L'Explication Prémisse
Cet article signifie que les journées passées en congé (lorsqu’il s’agit du congé visé par les dispositions concernées) ne doivent pas être retirées du compteur des congés payés annuels : elles sont considérées comme si le salarié avait travaillé pour le calcul de ses droits. Concrètement, ces périodes sont prises en compte pour l’acquisition des congés payés et pour l’ensemble des autres droits attachés au contrat (ancienneté, calcul d’indemnités, durée de préavis, etc.). En revanche, l’article n’impose pas automatiquement le maintien du salaire pendant le congé : la rémunération dépend des règles propres au congé ou des accords applicables.
Exemple en entreprise : Paul a droit à 25 jours ouvrés de congés payés par an. En mars, il bénéficie d’un congé prévu par le Code du travail (ou la convention) pendant 4 jours. Ces 4 jours ne sont pas déduits de ses 25 jours de congés annuels.
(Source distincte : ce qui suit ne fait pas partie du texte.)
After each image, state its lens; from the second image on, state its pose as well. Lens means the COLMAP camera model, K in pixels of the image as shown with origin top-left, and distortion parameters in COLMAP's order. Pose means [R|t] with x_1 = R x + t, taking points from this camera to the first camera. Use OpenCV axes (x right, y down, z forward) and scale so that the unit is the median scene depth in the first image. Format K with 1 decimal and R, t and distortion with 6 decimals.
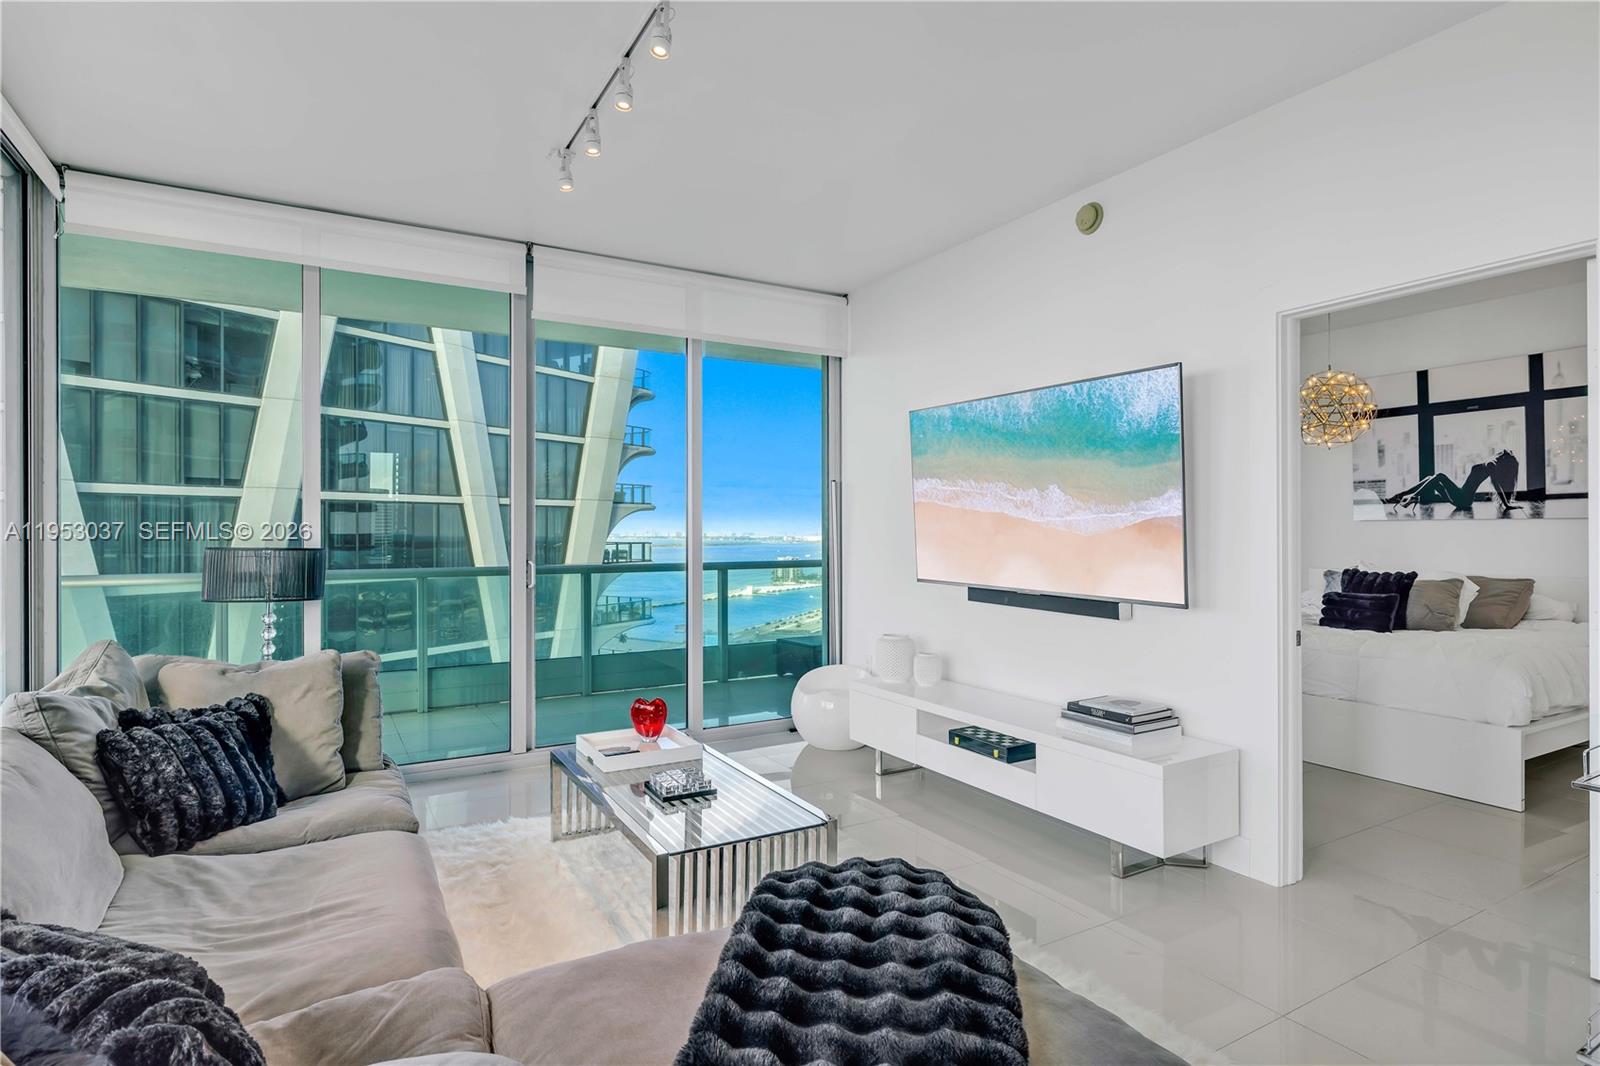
lens RADIAL K [[823.7, 0, 799.7], [0, 823.7, 526.9], [0, 0, 1]] dist [-0.001830, -0.001056]
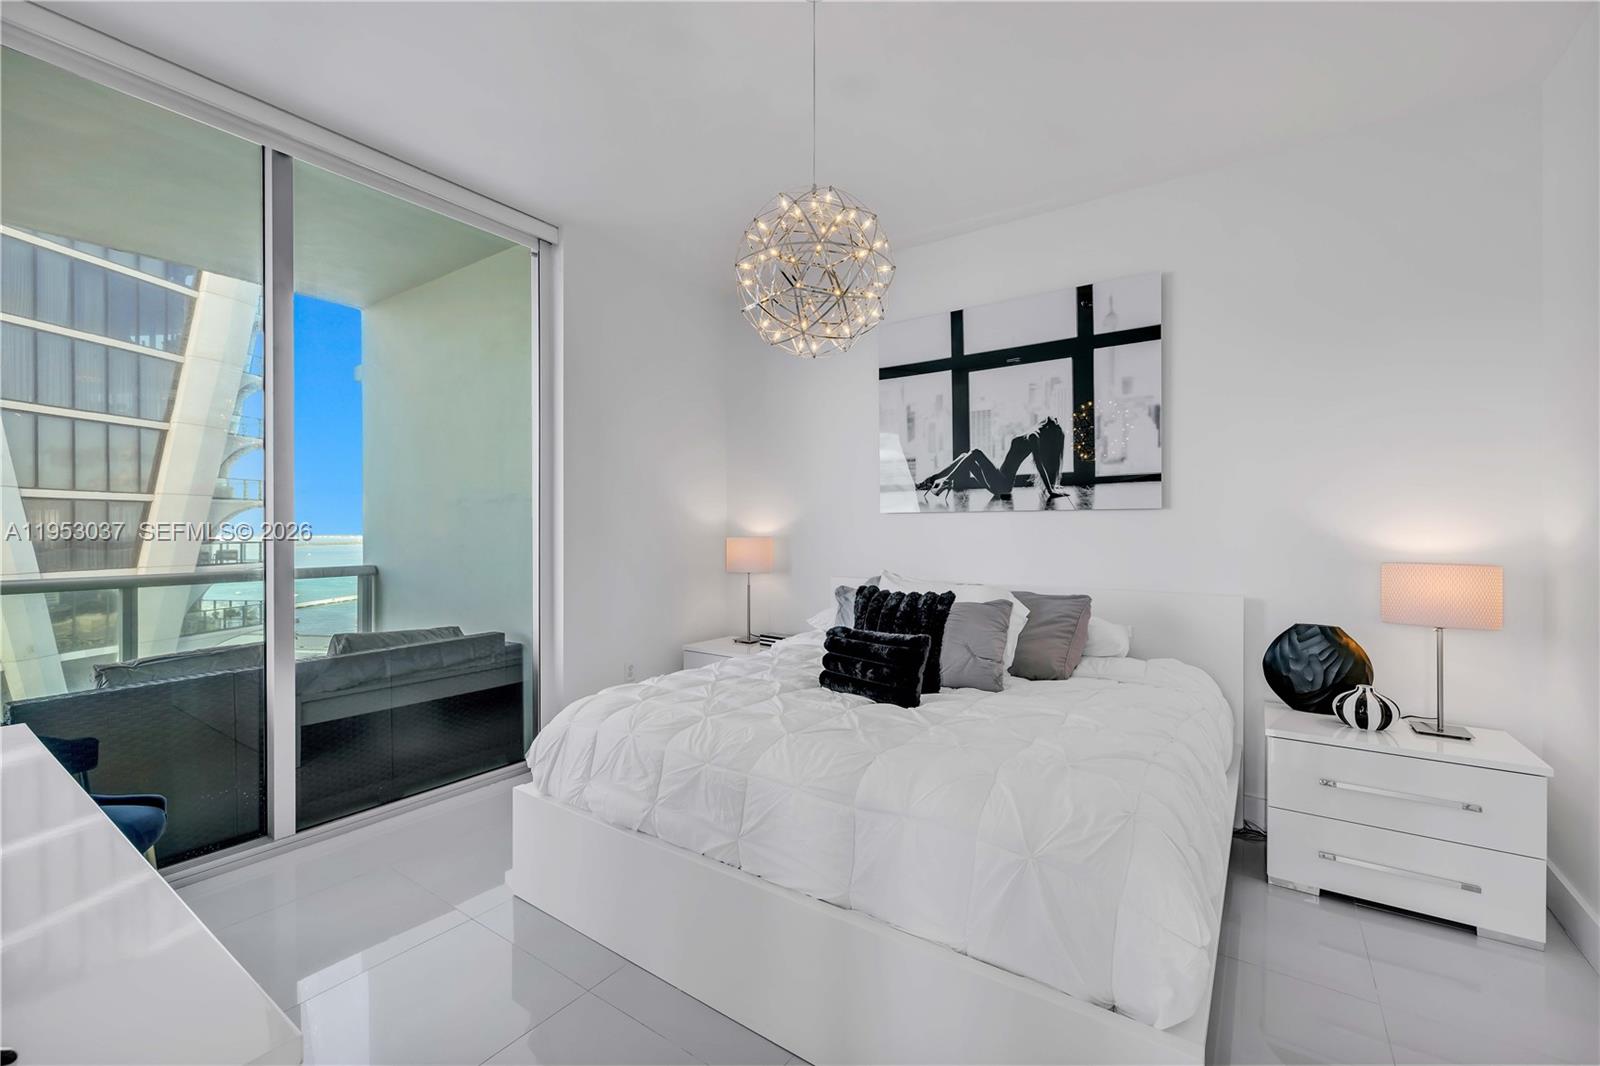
lens RADIAL K [[692.4, 0, 796.2], [0, 692.4, 527.7], [0, 0, 1]] dist [0.000912, 0.000036]
pose [[0.904754, 0.001595, 0.425931, 0.386893], [-0.002421, 0.999996, 0.001399, 0.005571], [-0.425927, -0.002297, 0.904755, 0.532968]]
De plus, ces 4 jours sont assimilés à du travail effectif : Paul continue d’acquérir ses congés payés normalement (ex. 2,5 jours par mois) et cette période compte pour son ancienneté et pour le calcul éventuel d’une indemnité en cas de rupture de contrat. En revanche, si ce congé n’est pas rémunéré par la règle applicable, l’assimilation n’implique pas automatiquement qu’il soit payé.
- La durée du congé ne peut pas être imputée sur les congés payés annuels.
- Le congé est assimilé à une période de travail effectif pour l’acquisition des congés payés (continuité de l’acquisition).
- L’assimilation s’applique aussi pour l’ensemble des autres droits découlant du contrat : ancienneté, calcul d’indemnités (licenciement, départ), durée de préavis, droits à formation, primes liées à l’ancienneté, etc.
- Cet article ne crée pas automatiquement un droit au maintien de salaire pendant le congé : la rémunération dépend des textes spécifiques (Code, convention, accord, usages).
- Il faut vérifier la nature exacte du congé et les dispositions conventionnelles ou contractuelles qui peuvent être plus favorables.
- Si l’employeur impute le congé sur les congés payés ou refuse l’assimilation, le salarié peut contester (ex. Saisine du conseil de prud’hommes).